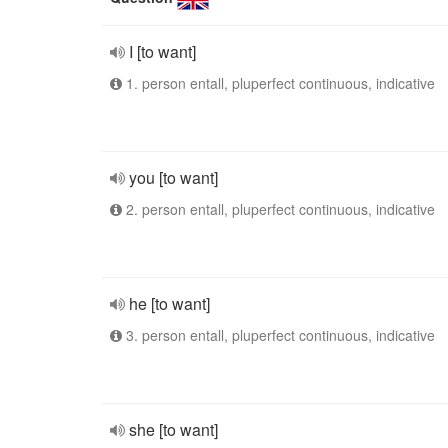
I [to want]
1. person entall, pluperfect continuous, indicative
you [to want]
2. person entall, pluperfect continuous, indicative
he [to want]
3. person entall, pluperfect continuous, indicative
she [to want]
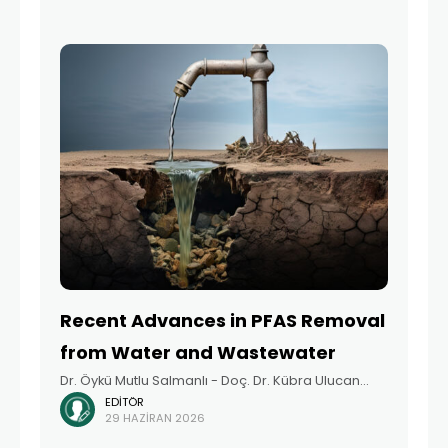
providing children with healthy
Recent Advances in PFAS Removal
from Water and Wastewater
Dr. Öykü Mutlu Salmanlı - Doç. Dr. Kübra Ulucan
EDITÖR
Altuntaş - Dr. Ayşegül Derya Altınay - Tuğçe Akça -
29 HAZIRAN 2026
Prof. Dr. İsmail Koyuncu Summary Per- and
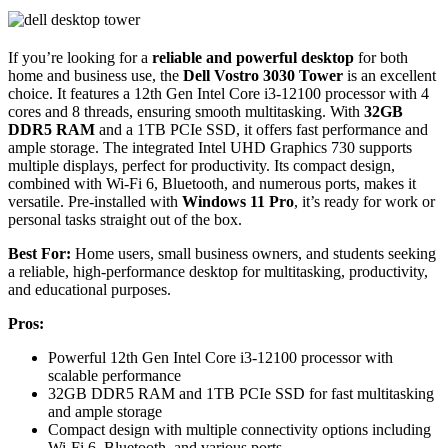
If you’re looking for a
reliable and powerful desktop
for both
home and business use, the
Dell Vostro 3030 Tower
is an excellent
choice. It features a 12th Gen Intel Core i3-12100 processor with 4
cores and 8 threads, ensuring smooth multitasking. With
32GB
DDR5 RAM
and a 1TB PCIe SSD, it offers fast performance and
ample storage. The integrated Intel UHD Graphics 730 supports
multiple displays, perfect for productivity. Its compact design,
combined with Wi-Fi 6, Bluetooth, and numerous ports, makes it
versatile. Pre-installed with
Windows 11 Pro
, it’s ready for work or
personal tasks straight out of the box.
Best For:
Home users, small business owners, and students seeking
a reliable, high-performance desktop for multitasking, productivity,
and educational purposes.
Pros:
Powerful 12th Gen Intel Core i3-12100 processor with
scalable performance
32GB DDR5 RAM and 1TB PCIe SSD for fast multitasking
and ample storage
Compact design with multiple connectivity options including
Wi-Fi 6, Bluetooth, and various ports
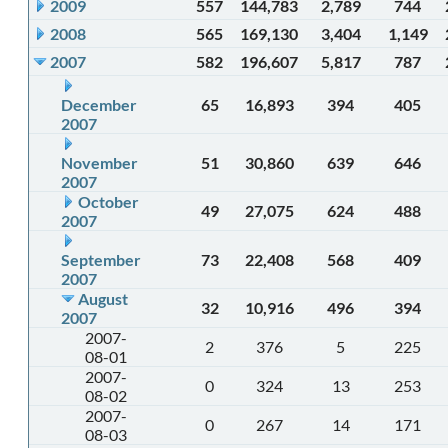
2009
557
144,783
2,789
744
2008
565
169,130
3,404
1,149
2007
582
196,607
5,817
787
December
65
16,893
394
405
2007
November
51
30,860
639
646
2007
October
49
27,075
624
488
2007
September
73
22,408
568
409
2007
August
32
10,916
496
394
2007
2007-
2
376
5
225
08-01
2007-
0
324
13
253
08-02
2007-
0
267
14
171
08-03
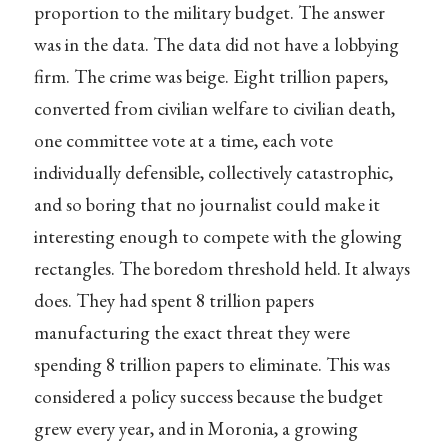
proportion to the military budget. The answer
was in the data. The data did not have a lobbying
firm. The crime was beige. Eight trillion papers,
converted from civilian welfare to civilian death,
one committee vote at a time, each vote
individually defensible, collectively catastrophic,
and so boring that no journalist could make it
interesting enough to compete with the glowing
rectangles. The boredom threshold held. It always
does. They had spent 8 trillion papers
manufacturing the exact threat they were
spending 8 trillion papers to eliminate. This was
considered a policy success because the budget
grew every year, and in Moronia, a growing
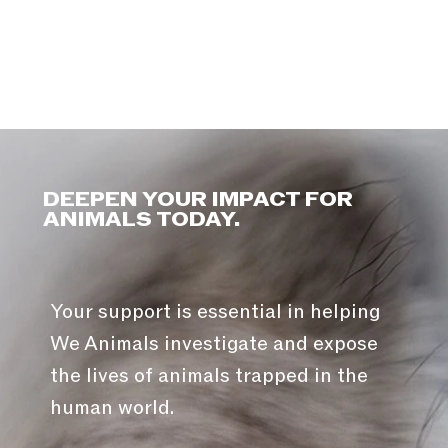
DEEPEN YOUR IMPACT FOR
ANIMALS TODAY.
Your support is essential in helping
We Animals investigate and expose
the lives of animals trapped in the
human world.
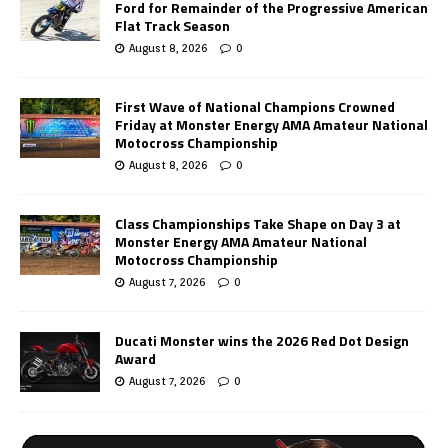
Ford for Remainder of the Progressive American
Flat Track Season
August 8, 2026
0
First Wave of National Champions Crowned
Friday at Monster Energy AMA Amateur National
Motocross Championship
August 8, 2026
0
Class Championships Take Shape on Day 3 at
Monster Energy AMA Amateur National
Motocross Championship
August 7, 2026
0
Ducati Monster wins the 2026 Red Dot Design
Award
August 7, 2026
0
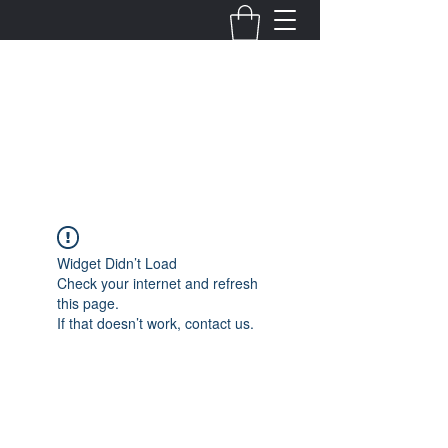
Fernanda Mondragon
Wedding & Event Planner
info@fernandamondragon.com
Widget Didn’t Load
Check your internet and refresh
this page.
If that doesn’t work, contact us.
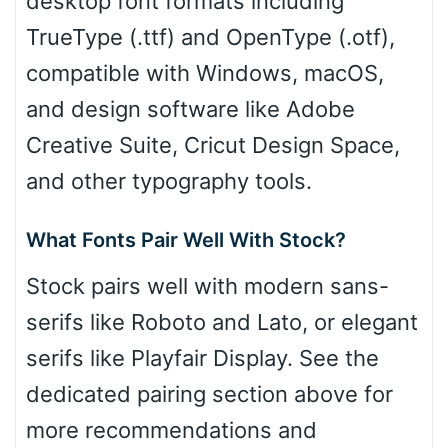
desktop font formats including
TrueType (.ttf) and OpenType (.otf),
compatible with Windows, macOS,
and design software like Adobe
Creative Suite, Cricut Design Space,
and other typography tools.
What Fonts Pair Well With Stock?
Stock pairs well with modern sans-
serifs like Roboto and Lato, or elegant
serifs like Playfair Display. See the
dedicated pairing section above for
more recommendations and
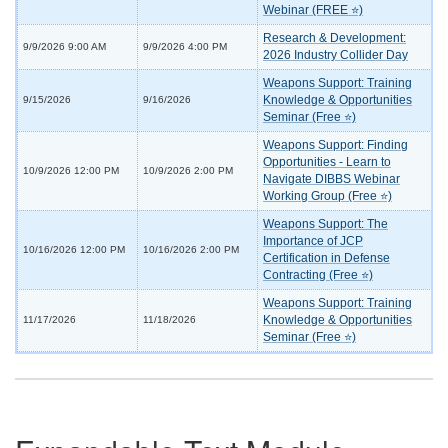
Webinar (FREE ⭐)
Research & Development:
9/9/2026 9:00 AM
9/9/2026 4:00 PM
2026 Industry Collider Day
Weapons Support: Training
Knowledge & Opportunities
9/15/2026
9/16/2026
Seminar (Free ⭐)
Weapons Support: Finding
Opportunities - Learn to
10/9/2026 12:00 PM
10/9/2026 2:00 PM
Navigate DIBBS Webinar
Working Group (Free ⭐)
Weapons Support: The
Importance of JCP
10/16/2026 12:00 PM
10/16/2026 2:00 PM
Certification in Defense
Contracting (Free ⭐)
Weapons Support: Training
Knowledge & Opportunities
11/17/2026
11/18/2026
Seminar (Free ⭐)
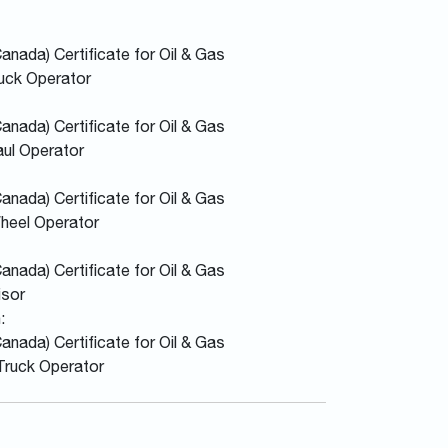
nada) Certificate for Oil & Gas
uck Operator
nada) Certificate for Oil & Gas
aul Operator
nada) Certificate for Oil & Gas
Wheel Operator
nada) Certificate for Oil & Gas
isor
:
nada) Certificate for Oil & Gas
Truck Operator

+-------+

Pull the text out of every entry above, copying each line word for word. Leave the pictures out of your answer.

* _Expected answer_
I [to want]
1. person entall, pluperfect continuous, indicative
you [to want]
2. person entall, pluperfect continuous, indicative
he [to want]
3. person entall, pluperfect continuous, indicative
she [to want]
providing children with healthy
Recent Advances in PFAS Removal
from Water and Wastewater
Dr. Öykü Mutlu Salmanlı - Doç. Dr. Kübra Ulucan
EDITÖR
Altuntaş - Dr. Ayşegül Derya Altınay - Tuğçe Akça -
29 HAZIRAN 2026
Prof. Dr. İsmail Koyuncu Summary Per- and
If you’re looking for a
reliable and powerful desktop
for both
home and business use, the
Dell Vostro 3030 Tower
is an excellent
choice. It features a 12th Gen Intel Core i3-12100 processor with 4
cores and 8 threads, ensuring smooth multitasking. With
32GB
DDR5 RAM
and a 1TB PCIe SSD, it offers fast performance and
ample storage. The integrated Intel UHD Graphics 730 supports
multiple displays, perfect for productivity. Its compact design,
combined with Wi-Fi 6, Bluetooth, and numerous ports, makes it
versatile. Pre-installed with
Windows 11 Pro
, it’s ready for work or
personal tasks straight out of the box.
Best For:
Home users, small business owners, and students seeking
a reliable, high-performance desktop for multitasking, productivity,
and educational purposes.
Pros:
Powerful 12th Gen Intel Core i3-12100 processor with
scalable performance
32GB DDR5 RAM and 1TB PCIe SSD for fast multitasking
and ample storage
Compact design with multiple connectivity options including
Wi-Fi 6, Bluetooth, and various ports
2009
557
144,783
2,789
744
2008
565
169,130
3,404
1,149
2007
582
196,607
5,817
787
December
65
16,893
394
405
2007
November
51
30,860
639
646
2007
October
49
27,075
624
488
2007
September
73
22,408
568
409
2007
August
32
10,916
496
394
2007
2007-
2
376
5
225
08-01
2007-
0
324
13
253
08-02
2007-
0
267
14
171
08-03
proportion to the military budget. The answer
was in the data. The data did not have a lobbying
firm. The crime was beige. Eight trillion papers,
converted from civilian welfare to civilian death,
one committee vote at a time, each vote
individually defensible, collectively catastrophic,
and so boring that no journalist could make it
interesting enough to compete with the glowing
rectangles. The boredom threshold held. It always
does. They had spent 8 trillion papers
manufacturing the exact threat they were
spending 8 trillion papers to eliminate. This was
considered a policy success because the budget
grew every year, and in Moronia, a growing
DEEPEN YOUR IMPACT FOR
ANIMALS TODAY.
Your support is essential in helping
We Animals investigate and expose
the lives of animals trapped in the
human world.
Ford for Remainder of the Progressive American
Flat Track Season
August 8, 2026
0
First Wave of National Champions Crowned
Friday at Monster Energy AMA Amateur National
Motocross Championship
August 8, 2026
0
Class Championships Take Shape on Day 3 at
Monster Energy AMA Amateur National
Motocross Championship
August 7, 2026
0
Ducati Monster wins the 2026 Red Dot Design
Award
August 7, 2026
0
Fernanda Mondragon
Wedding & Event Planner
info@fernandamondragon.com
Widget Didn’t Load
Check your internet and refresh
this page.
If that doesn’t work, contact us.
desktop font formats including
TrueType (.ttf) and OpenType (.otf),
compatible with Windows, macOS,
and design software like Adobe
Creative Suite, Cricut Design Space,
and other typography tools.
What Fonts Pair Well With Stock?
Stock pairs well with modern sans-
serifs like Roboto and Lato, or elegant
serifs like Playfair Display. See the
dedicated pairing section above for
more recommendations and
Webinar (FREE ⭐)
Research & Development:
9/9/2026 9:00 AM
9/9/2026 4:00 PM
2026 Industry Collider Day
Weapons Support: Training
Knowledge & Opportunities
9/15/2026
9/16/2026
Seminar (Free ⭐)
Weapons Support: Finding
Opportunities - Learn to
10/9/2026 12:00 PM
10/9/2026 2:00 PM
Navigate DIBBS Webinar
Working Group (Free ⭐)
Weapons Support: The
Importance of JCP
10/16/2026 12:00 PM
10/16/2026 2:00 PM
Certification in Defense
Contracting (Free ⭐)
Weapons Support: Training
Knowledge & Opportunities
11/17/2026
11/18/2026
Seminar (Free ⭐)
nada) Certificate for Oil & Gas
uck Operator
nada) Certificate for Oil & Gas
aul Operator
nada) Certificate for Oil & Gas
Wheel Operator
nada) Certificate for Oil & Gas
isor
:
nada) Certificate for Oil & Gas
Truck Operator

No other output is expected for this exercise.